Fecir | Konular | Kitaplar

Hayat

Hayat




Hayat:

 
Yer ve gökteki
yaratıklar, direkt veya dolaylı olarak insana hizmet etmekte. Ama insanın fâni
maddesine değildir bu hizmet. Madde, asıl amaç değildir ki, varlık ona hizmet
etsin ve ona tâbi olsun. Eğer öyle olsaydı, ölü ve meselâ 80 kg. olan insanın
cesedi, 3 kg. olan bebekten daha önemli olurdu. Ama gerçek böyle değildir. Biz o
cesedin önemli olmadığını, onu bir an önce toprağa vererek insanlık tarihi
boyunca fiilen göstermekteyiz.

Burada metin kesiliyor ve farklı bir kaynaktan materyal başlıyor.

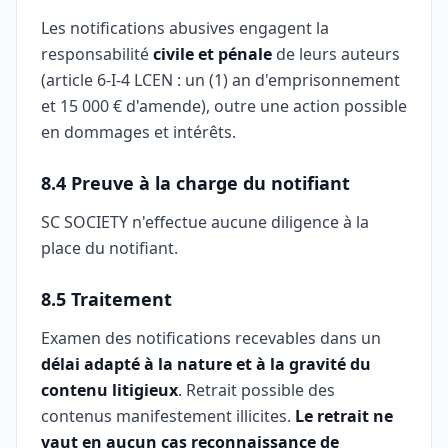
Les notifications abusives engagent la
responsabilité
civile et pénale
de leurs auteurs
(article 6-I-4 LCEN : un (1) an d'emprisonnement
et 15 000 € d'amende), outre une action possible
en dommages et intérêts.
8.4 Preuve à la charge du notifiant
SC SOCIETY n'effectue aucune diligence à la
place du notifiant.
8.5 Traitement
Examen des notifications recevables dans un
délai adapté à la nature et à la gravité du
contenu litigieux
. Retrait possible des
contenus manifestement illicites.
Le retrait ne
vaut en aucun cas reconnaissance de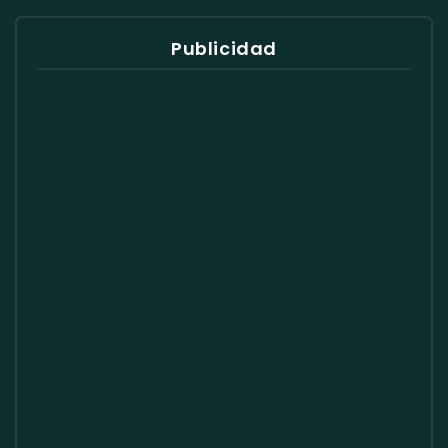
Publicidad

Bu örnek, bize maddenin mânâya hizmet ettiğini, o
mânânın da ruh ve ruhun ışığı olan hayat ve hayatın nuru olan şuur olduğunu;
hayatı, ruhu, şuuru ve aklı olanlara açıkça gösteriyor. Madde, hayat ve ruhun
gösterdiği yönde hareket eder.
Evrenin en
önemli neticesi ve yaratılış hikmeti hayattır. Elbette bu hakikat, geçici, kısa,
noksan, elemli dünya hayatına münhasır değildir. Olsa olsa, bu hayat ağacının
gâyesi, neticesi ve o ağacın büyüklüğüne lâyık meyvesi, ebedî hayattır. Yoksa,
bu önemli cihazlarla techiz edilen hayat ağacı ve şuur sahibi insan; meyvesiz ve
faydasız bir şekilde yokluğa karışacak ve belki mutluluk yönüyle bir serçeden
daha aşağı olacak, zelîl ve bîçare yaşayıp yok olup gidecek. Halbuki insan,
cihaz ve sermaye yönünden yeryüzünün halifesi/efendisi makamındadır. İşte bu
dünyada başlayıp esas şekliyle âhirette yaşanacak hayat, ruhun bir çeşit
görünümüdür.
Varlığın
mükemmelliği hayat iledir. Esasen varlığın hakiki varlığı hayat iledir. Hayat,
varlığın nurudur. Şuur, hayatın ışığıdır. Hayat, her şeyin başıdır ve esasıdır.
Hayat, her şeyi bir hayat sahibi olan şeye mal eder. Bir şeyi bütün eşyaya mülk
ve sahip hükmüne geçirir. "Ey iman edenler! Sizi kendinize hayat verecek
şeylere dâvet ettiği zaman Allah'a ve Rasûlü'ne icâbet edin ve bilin ki Allah,
gerçekten kişi ile kalbinin arasını açar ve siz O'na haşrolunacaksınız."
(8/Enfâl, 24)
Ruh, hayat
kaynağı olduğu gibi, vahy/Kur'an da insanı ihyâ eden, mânen ölü durumundaki
canlı cesetleri dirilten hayat menbaıdır.